Standing at the doorway to the Void, all hope and love in my life feel far removed. “The gods cannot reach us where we are going, can they?”
“Anu and Ki have no authority in the under realm.” Enlil takes my hand. “I will not let any harm come to you, Kalinda.”
And I will defend him.
The whisper comes from far down inside me. Before I can pinpoint its origin, Enlil puts his toes over the pit.
“We could lose each other in the pathways of shadow, so we must jump as one.”
His warmth shields me from the cold emanating from the portal. I lock my knees to quiet my trembling and gaze into his burning eyes. The same strange voice inside me expels a dreamy exhale. I feel around for the source of it and discover a barrier, like a sealed hatch. Something dwells down past my inner sight. I dare not investigate further or I may let it out.
Enlil threads his fingers in mine, and we leap.
Seething winds accost my ears as the evernight charges in around us. Enlil’s lightning spear casts illumination at our surroundings. The portal opens to endless paths and upside-down stairways.

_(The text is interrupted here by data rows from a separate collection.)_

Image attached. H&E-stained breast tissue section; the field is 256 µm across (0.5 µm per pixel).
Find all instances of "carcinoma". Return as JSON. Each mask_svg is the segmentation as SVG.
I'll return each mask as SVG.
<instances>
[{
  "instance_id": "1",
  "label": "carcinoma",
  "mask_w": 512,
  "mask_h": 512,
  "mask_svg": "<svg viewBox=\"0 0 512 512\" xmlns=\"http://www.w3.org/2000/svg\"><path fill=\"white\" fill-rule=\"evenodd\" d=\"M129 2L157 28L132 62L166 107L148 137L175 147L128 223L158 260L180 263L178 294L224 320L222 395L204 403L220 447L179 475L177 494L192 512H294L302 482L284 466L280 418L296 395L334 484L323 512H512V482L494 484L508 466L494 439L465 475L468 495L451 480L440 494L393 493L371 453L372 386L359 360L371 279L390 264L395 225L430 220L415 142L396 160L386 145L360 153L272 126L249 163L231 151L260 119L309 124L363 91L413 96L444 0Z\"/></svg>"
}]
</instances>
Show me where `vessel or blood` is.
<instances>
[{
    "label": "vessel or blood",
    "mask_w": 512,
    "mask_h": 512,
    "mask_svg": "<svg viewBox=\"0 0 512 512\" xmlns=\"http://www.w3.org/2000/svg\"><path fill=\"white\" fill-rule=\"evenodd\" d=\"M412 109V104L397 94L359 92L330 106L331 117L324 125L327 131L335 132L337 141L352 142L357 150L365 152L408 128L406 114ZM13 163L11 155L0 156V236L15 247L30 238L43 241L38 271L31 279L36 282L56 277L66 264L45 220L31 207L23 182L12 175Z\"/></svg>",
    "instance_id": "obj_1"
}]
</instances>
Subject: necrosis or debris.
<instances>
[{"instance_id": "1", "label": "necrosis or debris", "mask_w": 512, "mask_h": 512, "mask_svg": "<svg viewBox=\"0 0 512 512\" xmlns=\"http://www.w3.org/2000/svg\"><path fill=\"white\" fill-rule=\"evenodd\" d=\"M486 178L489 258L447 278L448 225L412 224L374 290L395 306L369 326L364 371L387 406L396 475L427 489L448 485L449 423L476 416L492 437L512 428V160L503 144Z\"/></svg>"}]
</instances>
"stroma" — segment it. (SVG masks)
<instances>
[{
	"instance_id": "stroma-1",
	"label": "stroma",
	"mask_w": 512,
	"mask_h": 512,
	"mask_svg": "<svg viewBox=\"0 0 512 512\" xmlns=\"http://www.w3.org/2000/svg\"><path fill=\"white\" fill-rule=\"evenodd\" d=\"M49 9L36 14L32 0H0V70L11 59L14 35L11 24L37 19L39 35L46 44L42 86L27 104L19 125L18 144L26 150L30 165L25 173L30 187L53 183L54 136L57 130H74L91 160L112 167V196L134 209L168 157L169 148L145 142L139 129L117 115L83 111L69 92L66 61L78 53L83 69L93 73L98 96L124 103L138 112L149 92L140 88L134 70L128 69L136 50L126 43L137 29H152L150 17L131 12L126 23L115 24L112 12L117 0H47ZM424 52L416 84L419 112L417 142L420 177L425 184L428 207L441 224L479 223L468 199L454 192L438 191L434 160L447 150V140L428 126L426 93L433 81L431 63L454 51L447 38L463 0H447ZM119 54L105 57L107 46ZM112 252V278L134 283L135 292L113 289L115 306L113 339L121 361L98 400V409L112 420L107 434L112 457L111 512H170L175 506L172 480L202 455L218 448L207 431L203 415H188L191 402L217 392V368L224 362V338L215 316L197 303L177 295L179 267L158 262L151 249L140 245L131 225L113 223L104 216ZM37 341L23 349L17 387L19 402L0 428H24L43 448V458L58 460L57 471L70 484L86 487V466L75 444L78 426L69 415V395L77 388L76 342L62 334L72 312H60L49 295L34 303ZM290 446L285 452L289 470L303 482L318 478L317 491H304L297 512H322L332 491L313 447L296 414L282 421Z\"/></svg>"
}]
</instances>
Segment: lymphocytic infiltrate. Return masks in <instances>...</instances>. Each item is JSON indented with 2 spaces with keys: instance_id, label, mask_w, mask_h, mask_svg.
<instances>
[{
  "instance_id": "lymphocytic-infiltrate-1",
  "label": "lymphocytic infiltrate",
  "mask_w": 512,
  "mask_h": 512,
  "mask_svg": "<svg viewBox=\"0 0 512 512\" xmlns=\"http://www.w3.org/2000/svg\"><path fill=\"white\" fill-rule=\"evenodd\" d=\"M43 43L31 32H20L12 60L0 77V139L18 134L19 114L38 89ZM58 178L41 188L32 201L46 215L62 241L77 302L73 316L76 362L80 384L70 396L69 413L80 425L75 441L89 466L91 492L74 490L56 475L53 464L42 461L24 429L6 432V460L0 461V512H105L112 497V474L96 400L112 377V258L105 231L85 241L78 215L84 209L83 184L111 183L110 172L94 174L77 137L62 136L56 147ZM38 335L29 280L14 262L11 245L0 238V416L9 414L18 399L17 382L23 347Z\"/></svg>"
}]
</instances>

We plummet past them, unobstructed by the meandering trails. Black scorched ground appears below.
“Bend your knees!”
I do as Enlil orders, and we land in a pile of sludge. The sticky muck absorbs our fall. Enlil lifts his staff overhead, illuminating our location. We fell into a tar pit. The gritty wetness rubs abrasions over my bare arms and legs where my trousers rode up. I squirm to get out only to sink deeper.